INPUT Block Start

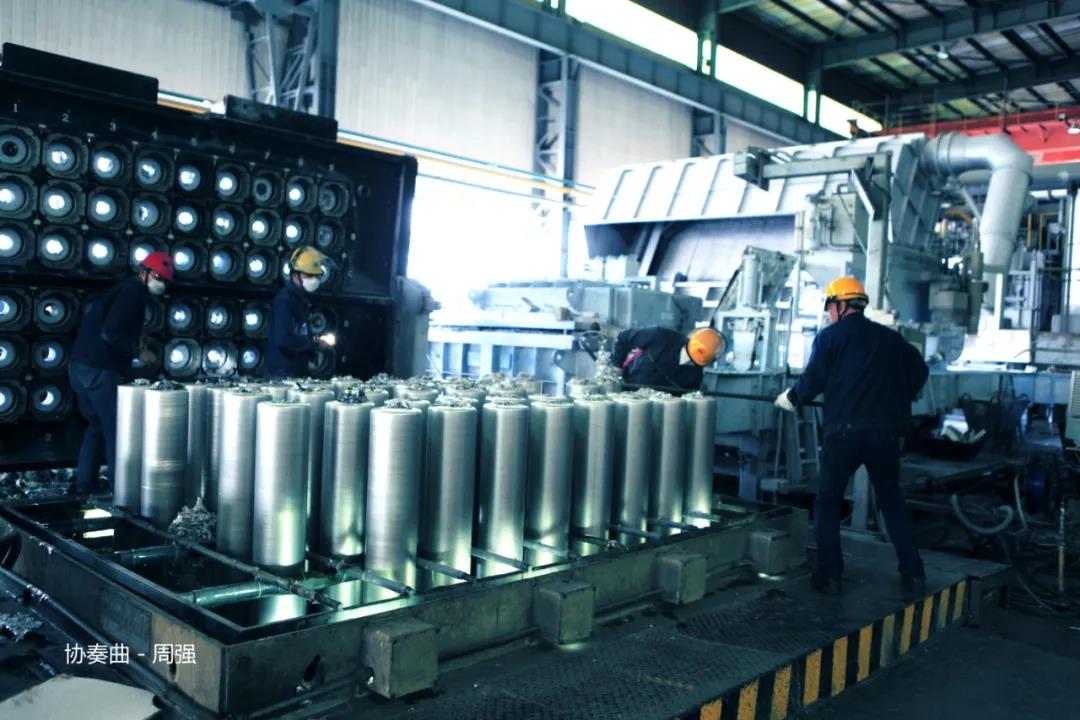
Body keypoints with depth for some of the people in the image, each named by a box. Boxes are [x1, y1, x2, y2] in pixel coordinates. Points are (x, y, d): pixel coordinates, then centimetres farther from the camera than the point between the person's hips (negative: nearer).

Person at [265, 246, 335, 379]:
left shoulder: (300, 299, 12)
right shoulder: (284, 300, -15)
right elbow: (284, 339, -24)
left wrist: (319, 341, 5)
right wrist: (317, 342, -16)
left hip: (298, 372, 9)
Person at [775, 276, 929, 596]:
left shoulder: (830, 336, 1)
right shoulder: (890, 338, 14)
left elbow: (813, 381, -7)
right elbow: (919, 370, 14)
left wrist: (791, 399, 10)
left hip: (844, 431, -4)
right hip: (886, 431, 4)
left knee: (828, 502, 10)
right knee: (891, 500, 18)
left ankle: (829, 575, 8)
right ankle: (913, 572, 16)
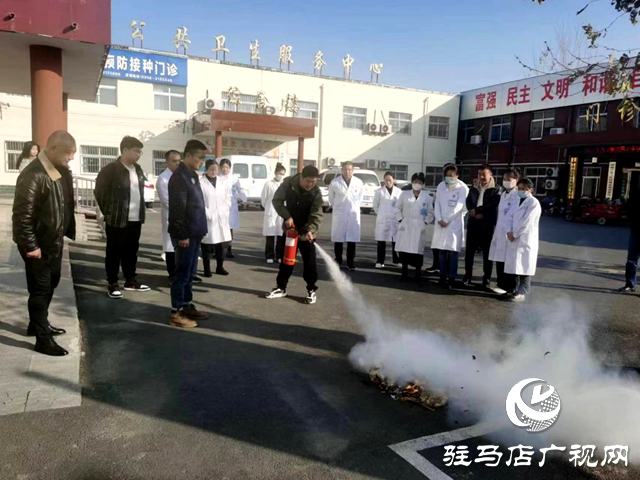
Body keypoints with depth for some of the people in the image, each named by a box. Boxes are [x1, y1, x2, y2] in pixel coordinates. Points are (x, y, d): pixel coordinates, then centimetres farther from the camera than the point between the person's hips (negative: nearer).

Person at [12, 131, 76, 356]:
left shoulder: (61, 170, 4)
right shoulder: (33, 175, -23)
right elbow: (22, 214, -22)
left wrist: (67, 231, 10)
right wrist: (30, 246, -19)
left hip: (55, 241, 9)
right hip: (38, 244, -9)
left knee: (50, 284, 20)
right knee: (40, 289, 3)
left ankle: (38, 324, 39)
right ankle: (43, 339, 15)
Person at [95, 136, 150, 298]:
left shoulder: (138, 169, 10)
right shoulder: (110, 170, -13)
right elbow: (100, 193, -7)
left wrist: (140, 213, 14)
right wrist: (110, 213, -1)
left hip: (136, 220, 7)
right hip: (117, 220, -7)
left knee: (131, 251, 16)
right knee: (114, 253, 5)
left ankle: (130, 280, 28)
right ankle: (113, 284, 14)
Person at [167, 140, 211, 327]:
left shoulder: (192, 175, 14)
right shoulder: (179, 177, -16)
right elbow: (178, 209, -20)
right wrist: (183, 235, -20)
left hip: (194, 233, 9)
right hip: (186, 235, -9)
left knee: (190, 273, 16)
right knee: (182, 273, -2)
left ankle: (187, 306, 26)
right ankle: (176, 313, 6)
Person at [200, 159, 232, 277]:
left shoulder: (224, 182, 7)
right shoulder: (201, 183, -6)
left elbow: (228, 198, 12)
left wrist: (226, 211, 3)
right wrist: (207, 214, -15)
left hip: (221, 218, 4)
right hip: (208, 219, -4)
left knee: (221, 243, 11)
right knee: (207, 245, 1)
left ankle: (220, 267, 23)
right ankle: (207, 269, 11)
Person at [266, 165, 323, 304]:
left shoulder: (316, 192, -17)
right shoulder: (288, 183, -13)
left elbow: (316, 214, -21)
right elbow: (277, 200, -5)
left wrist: (311, 230, -38)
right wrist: (287, 216, -18)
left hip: (306, 232, -2)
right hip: (290, 229, 2)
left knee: (310, 262, 0)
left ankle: (311, 290, 15)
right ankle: (281, 288, 26)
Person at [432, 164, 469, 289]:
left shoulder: (462, 188, -5)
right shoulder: (441, 186, 9)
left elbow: (459, 207, -11)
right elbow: (437, 203, 6)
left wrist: (446, 220, -11)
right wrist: (439, 219, -7)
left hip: (454, 224, -4)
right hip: (441, 223, 4)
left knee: (452, 251, -6)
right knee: (442, 251, 6)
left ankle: (451, 278, -2)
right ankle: (443, 276, 13)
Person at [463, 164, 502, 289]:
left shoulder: (497, 189, 0)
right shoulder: (474, 188, 14)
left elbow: (492, 204, -13)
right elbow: (468, 202, 4)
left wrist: (476, 210, -12)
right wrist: (475, 214, -13)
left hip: (488, 225, -3)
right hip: (473, 223, 4)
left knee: (487, 253, 3)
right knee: (469, 251, 5)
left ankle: (487, 279, 10)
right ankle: (468, 276, 17)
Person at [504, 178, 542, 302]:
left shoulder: (533, 202, -8)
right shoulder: (518, 200, 16)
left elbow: (527, 222, -16)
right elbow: (512, 217, 11)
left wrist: (514, 234, -13)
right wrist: (509, 231, -6)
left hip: (526, 240, -7)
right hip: (515, 239, 7)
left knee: (523, 267, -3)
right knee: (514, 266, 11)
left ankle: (522, 293, 2)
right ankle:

INPUT Block End

* PROBLEM TO SOLVE:
Your task is to write out, exactly, the line that holds "left shoulder: (533, 202, -8)" and every line after it until the records end.

* EXPECTED ANSWER:
left shoulder: (533, 202, -8)
right shoulder: (518, 200, 16)
left elbow: (527, 222, -16)
right elbow: (512, 217, 11)
left wrist: (514, 234, -13)
right wrist: (509, 231, -6)
left hip: (526, 240, -7)
right hip: (515, 239, 7)
left knee: (523, 267, -3)
right knee: (514, 266, 11)
left ankle: (522, 293, 2)
right ankle:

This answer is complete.